◆ **DOCUMENT PASSAGE**
start
100 Years Ago, Women Got the Right to Vote: Today, 100 Women Explain What That Means To Them


Pierre Joseph, 36: This is the first presidential election I voted in since I became a citizen in the United States. This is such a critical right, duty and privilege. The country where I was born, my vote didn’t mean much even though I voted. But I am confident that here, in the U.S., things will be different.

 

Hannah Bronfman, 33: I remember when Al Gore lost to [George W.] Bush and being very confused about the popular vs. electoral college vote. Then the first presidential election I was able to vote in was in 2008 when Obama won. And now, as I embark on motherhood, I am even more inclined to vote because I want to bring my baby into an environmentally safe and racially just America.
end
◆ **WRITTEN INSTRUCTION 1**
Please print the passage of the suffrage anniversary article starting with "Hannah Bronfman, 33: I" and going on through "racially just America.".
◆ **WRITTEN INSTRUCTION 2**
Keep writing the suffrage anniversary article from the point where it stops.
The data that comes after this article isn't needed.

◆ **EXTRACTED RECORDS**
start
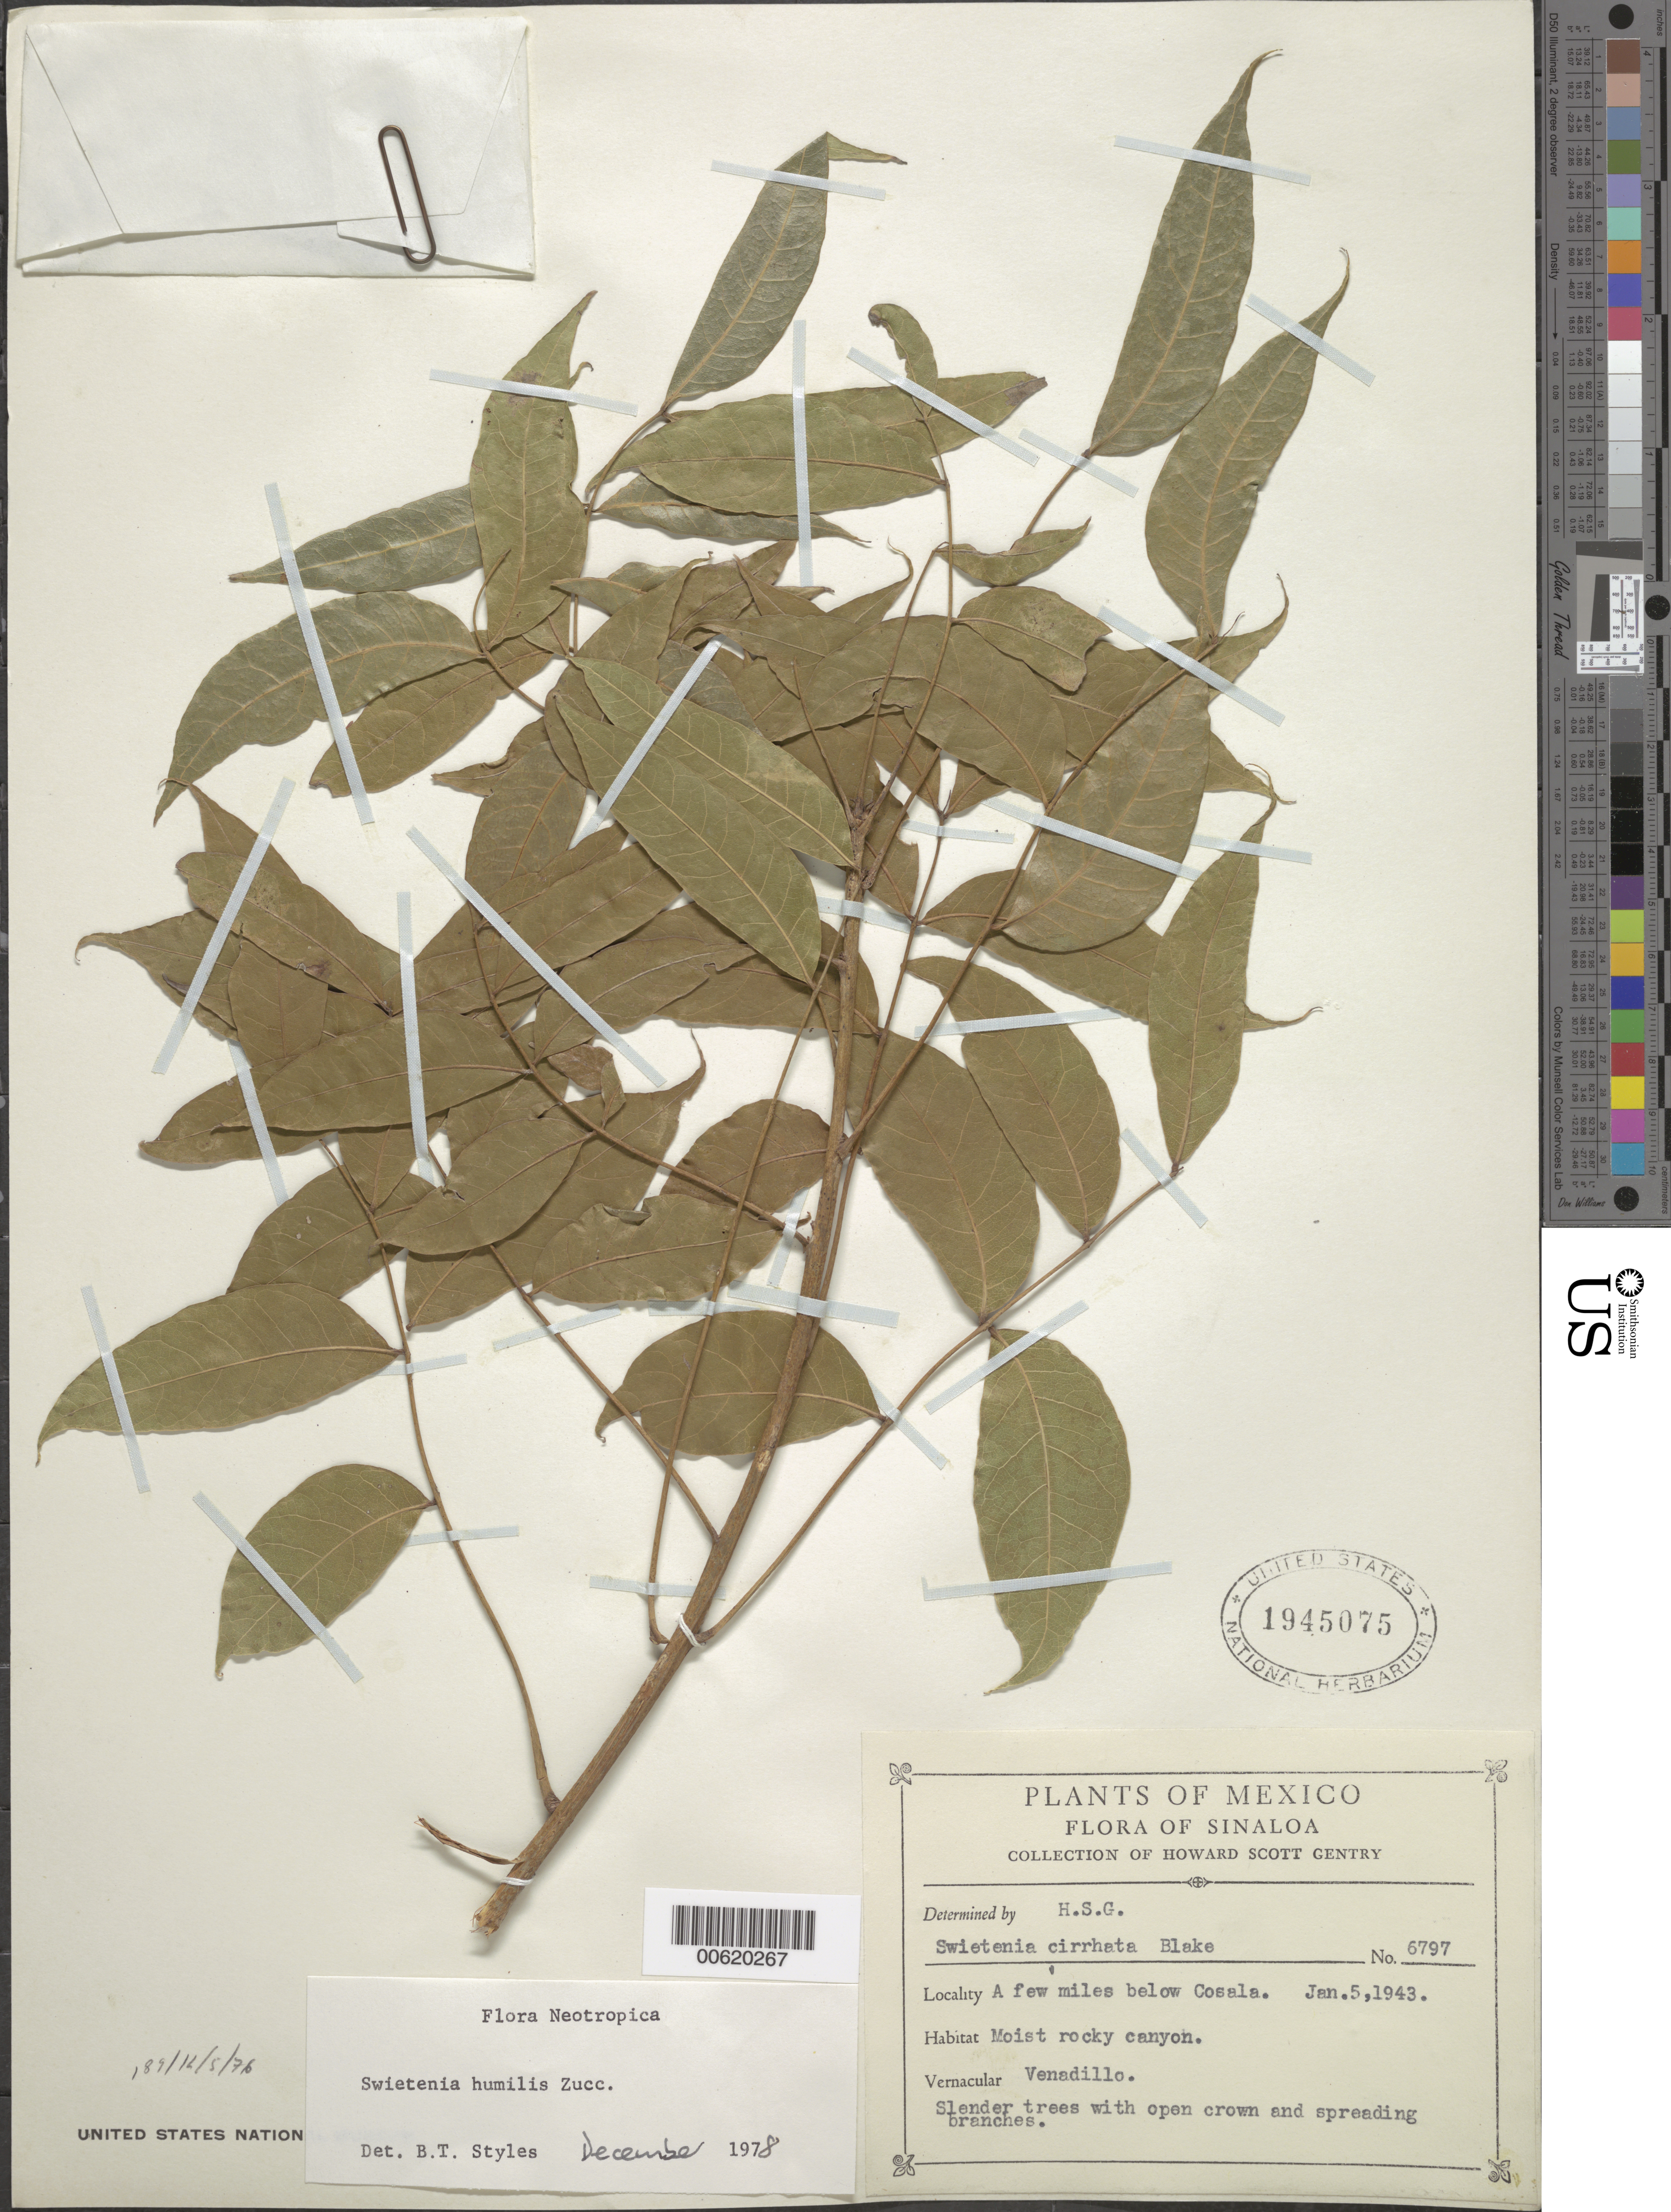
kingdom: Plantae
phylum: Tracheophyta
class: Magnoliopsida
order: Sapindales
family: Meliaceae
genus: Swietenia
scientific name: Swietenia humilis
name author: Zucc.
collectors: H. S. Gentry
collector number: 6797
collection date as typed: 05 Jan 1943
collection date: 1943-01-05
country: Mexico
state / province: Sinaloa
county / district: Cosalá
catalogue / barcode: US 1945075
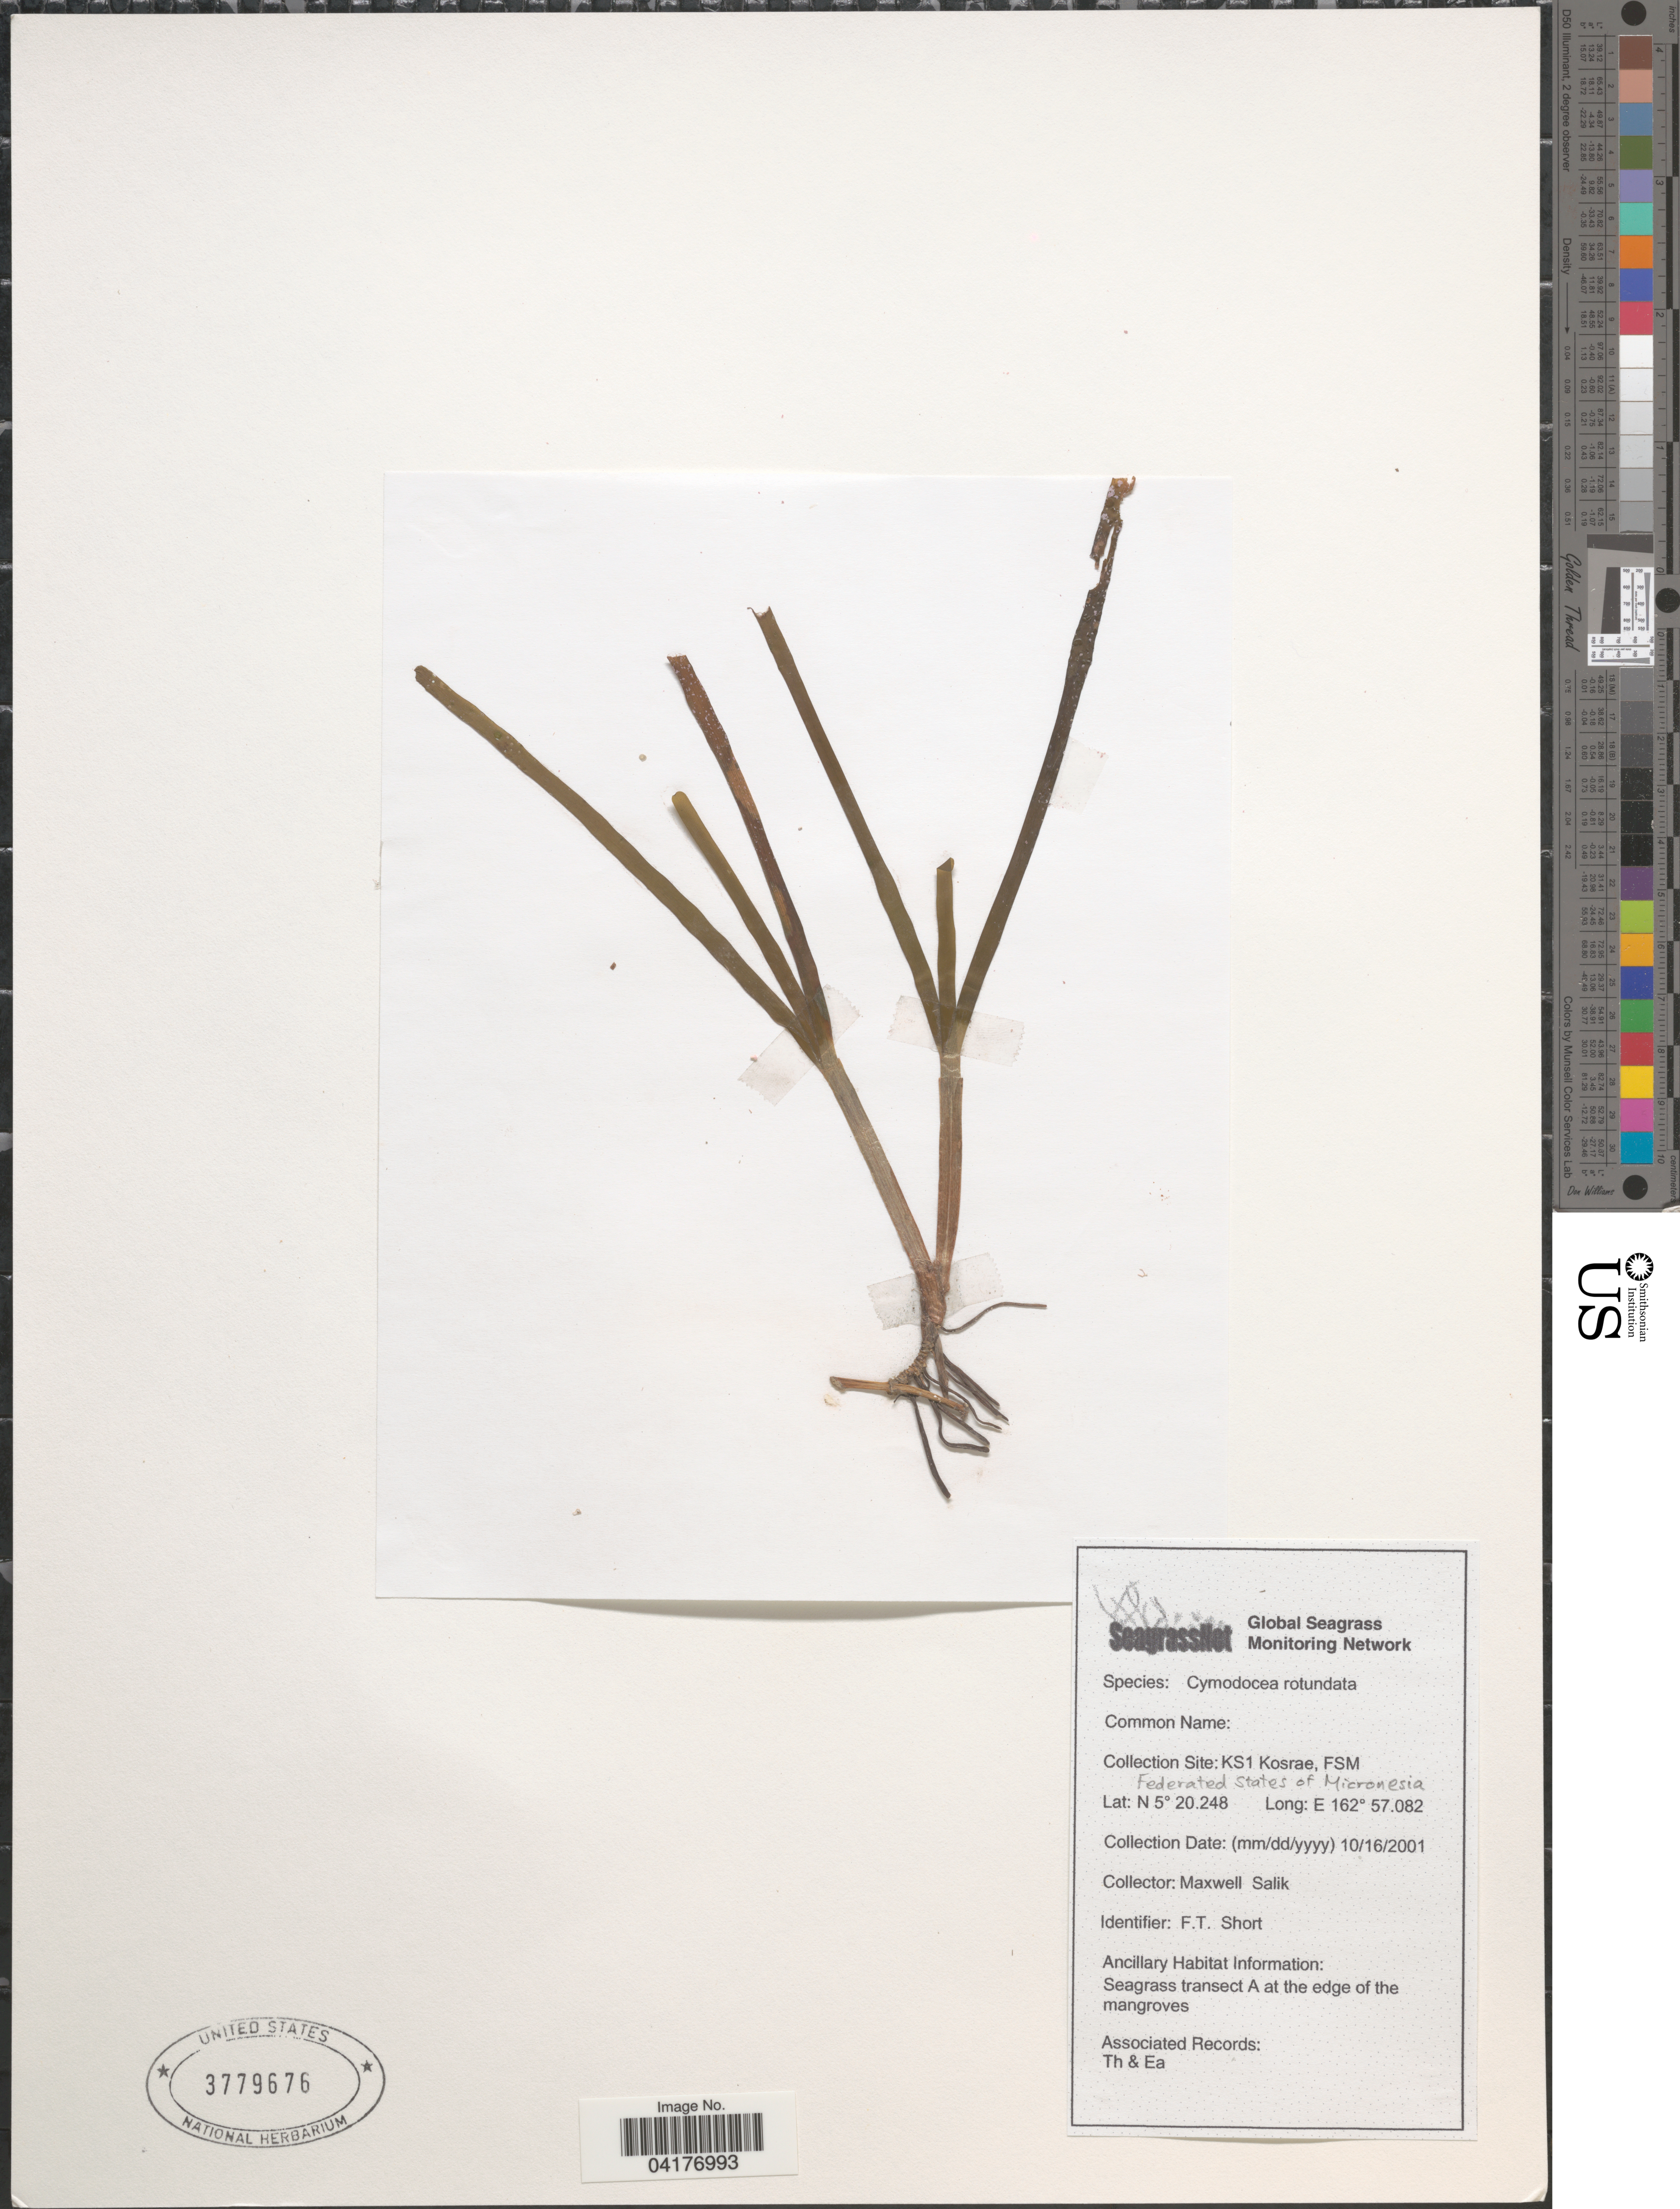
end
◆ **ANSWER 1**
Hannah Bronfman, 33: I remember when Al Gore lost to [George W.] Bush and being very confused about the popular vs. electoral college vote. Then the first presidential election I was able to vote in was in 2008 when Obama won. And now, as I embark on motherhood, I am even more inclined to vote because I want to bring my baby into an environmentally safe and racially just America.

◆ **ANSWER 2**
Erin McCart, 39: Having the ability to vote means we have control over advocating for our beliefs. After facing massive state shutdowns, closed schools, skyrocketing unemployment and countless protests, we were all delivered a powerful reminder on the importance of voting so we can have a say on the characteristics and decisions we want in our leaders. Our voting privilege, something we did not always have, and many people around the world still unfortunately don’t have, is one of our most sacred freedoms as an American.

 

Jessi Raulet, 34: I’m a Black American voter living abroad in France and voting has always been imperative. To me, voting is about using our collective voice to take our future into our own hands, but this only works if we all do our part! The U.S.’s reputation has motivated me even more to make sure my friends and family back home are voting as well. No matter what, I will be sure to do my part, even though I’m an ocean away.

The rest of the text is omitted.